* _Dataset extract_:
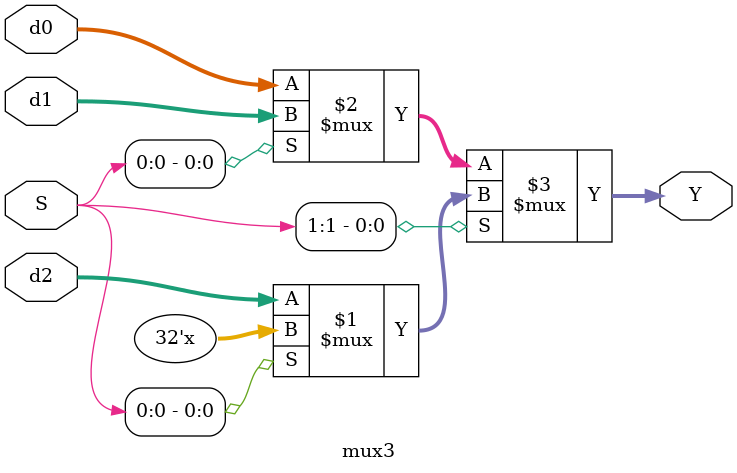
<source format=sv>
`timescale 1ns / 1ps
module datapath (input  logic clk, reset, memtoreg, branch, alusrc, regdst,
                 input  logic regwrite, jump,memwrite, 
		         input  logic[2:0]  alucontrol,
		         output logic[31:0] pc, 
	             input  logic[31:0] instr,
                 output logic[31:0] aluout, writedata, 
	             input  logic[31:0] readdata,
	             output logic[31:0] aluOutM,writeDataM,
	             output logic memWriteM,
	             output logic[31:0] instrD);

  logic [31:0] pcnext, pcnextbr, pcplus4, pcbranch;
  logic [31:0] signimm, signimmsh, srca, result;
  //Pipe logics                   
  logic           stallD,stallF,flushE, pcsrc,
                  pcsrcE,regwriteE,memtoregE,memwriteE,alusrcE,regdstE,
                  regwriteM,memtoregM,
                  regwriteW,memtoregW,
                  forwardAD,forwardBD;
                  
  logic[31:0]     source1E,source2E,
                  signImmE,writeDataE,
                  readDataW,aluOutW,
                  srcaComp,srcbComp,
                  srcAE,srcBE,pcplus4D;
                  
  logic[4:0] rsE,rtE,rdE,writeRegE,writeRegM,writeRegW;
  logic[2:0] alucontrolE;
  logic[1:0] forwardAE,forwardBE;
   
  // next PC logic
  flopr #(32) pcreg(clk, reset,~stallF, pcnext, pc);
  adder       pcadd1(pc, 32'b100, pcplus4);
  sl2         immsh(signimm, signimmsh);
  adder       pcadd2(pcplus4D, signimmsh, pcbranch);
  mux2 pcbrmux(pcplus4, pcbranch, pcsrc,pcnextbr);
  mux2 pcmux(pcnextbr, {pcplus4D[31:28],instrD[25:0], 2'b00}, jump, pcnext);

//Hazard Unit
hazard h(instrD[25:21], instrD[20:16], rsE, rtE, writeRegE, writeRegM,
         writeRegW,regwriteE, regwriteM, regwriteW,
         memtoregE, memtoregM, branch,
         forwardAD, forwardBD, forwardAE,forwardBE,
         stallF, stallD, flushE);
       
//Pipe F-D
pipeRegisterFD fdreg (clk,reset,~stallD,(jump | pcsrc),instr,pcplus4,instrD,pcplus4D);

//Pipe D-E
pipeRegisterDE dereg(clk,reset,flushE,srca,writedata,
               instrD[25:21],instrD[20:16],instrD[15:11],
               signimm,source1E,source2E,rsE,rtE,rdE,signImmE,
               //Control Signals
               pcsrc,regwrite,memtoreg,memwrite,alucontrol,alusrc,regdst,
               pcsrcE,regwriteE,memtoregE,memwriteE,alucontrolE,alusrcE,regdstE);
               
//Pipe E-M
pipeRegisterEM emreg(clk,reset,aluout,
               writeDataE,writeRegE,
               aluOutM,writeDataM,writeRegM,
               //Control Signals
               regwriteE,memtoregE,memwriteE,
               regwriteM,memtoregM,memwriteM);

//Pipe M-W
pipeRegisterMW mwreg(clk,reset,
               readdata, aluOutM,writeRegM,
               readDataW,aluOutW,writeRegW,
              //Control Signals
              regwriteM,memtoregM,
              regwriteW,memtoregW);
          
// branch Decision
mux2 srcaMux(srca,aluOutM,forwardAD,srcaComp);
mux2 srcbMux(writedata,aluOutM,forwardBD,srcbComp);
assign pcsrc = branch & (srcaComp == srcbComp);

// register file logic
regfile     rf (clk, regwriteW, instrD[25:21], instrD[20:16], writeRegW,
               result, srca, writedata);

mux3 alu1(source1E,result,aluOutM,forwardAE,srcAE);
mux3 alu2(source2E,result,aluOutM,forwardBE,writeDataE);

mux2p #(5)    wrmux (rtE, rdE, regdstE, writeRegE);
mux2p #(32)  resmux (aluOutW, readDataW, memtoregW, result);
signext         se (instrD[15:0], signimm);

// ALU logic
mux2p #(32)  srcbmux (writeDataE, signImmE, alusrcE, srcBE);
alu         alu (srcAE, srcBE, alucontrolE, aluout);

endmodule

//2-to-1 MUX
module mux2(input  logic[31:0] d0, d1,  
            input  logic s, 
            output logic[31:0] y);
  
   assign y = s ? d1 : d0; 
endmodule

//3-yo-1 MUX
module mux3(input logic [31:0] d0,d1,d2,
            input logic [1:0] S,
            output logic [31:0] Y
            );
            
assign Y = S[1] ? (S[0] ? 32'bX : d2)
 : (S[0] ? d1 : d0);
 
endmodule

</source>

* _Assignment_:
Each line from the top of the material through the line containing "logic[1:0] forwardAE,forwardBE;" should be reproduced exactly; please drop any images.

* _Solution to the exercise_:
<source format=sv>
`timescale 1ns / 1ps
module datapath (input  logic clk, reset, memtoreg, branch, alusrc, regdst,
                 input  logic regwrite, jump,memwrite, 
		         input  logic[2:0]  alucontrol,
		         output logic[31:0] pc, 
	             input  logic[31:0] instr,
                 output logic[31:0] aluout, writedata, 
	             input  logic[31:0] readdata,
	             output logic[31:0] aluOutM,writeDataM,
	             output logic memWriteM,
	             output logic[31:0] instrD);

  logic [31:0] pcnext, pcnextbr, pcplus4, pcbranch;
  logic [31:0] signimm, signimmsh, srca, result;
  //Pipe logics                   
  logic           stallD,stallF,flushE, pcsrc,
                  pcsrcE,regwriteE,memtoregE,memwriteE,alusrcE,regdstE,
                  regwriteM,memtoregM,
                  regwriteW,memtoregW,
                  forwardAD,forwardBD;
                  
  logic[31:0]     source1E,source2E,
                  signImmE,writeDataE,
                  readDataW,aluOutW,
                  srcaComp,srcbComp,
                  srcAE,srcBE,pcplus4D;
                  
  logic[4:0] rsE,rtE,rdE,writeRegE,writeRegM,writeRegW;
  logic[2:0] alucontrolE;
  logic[1:0] forwardAE,forwardBE;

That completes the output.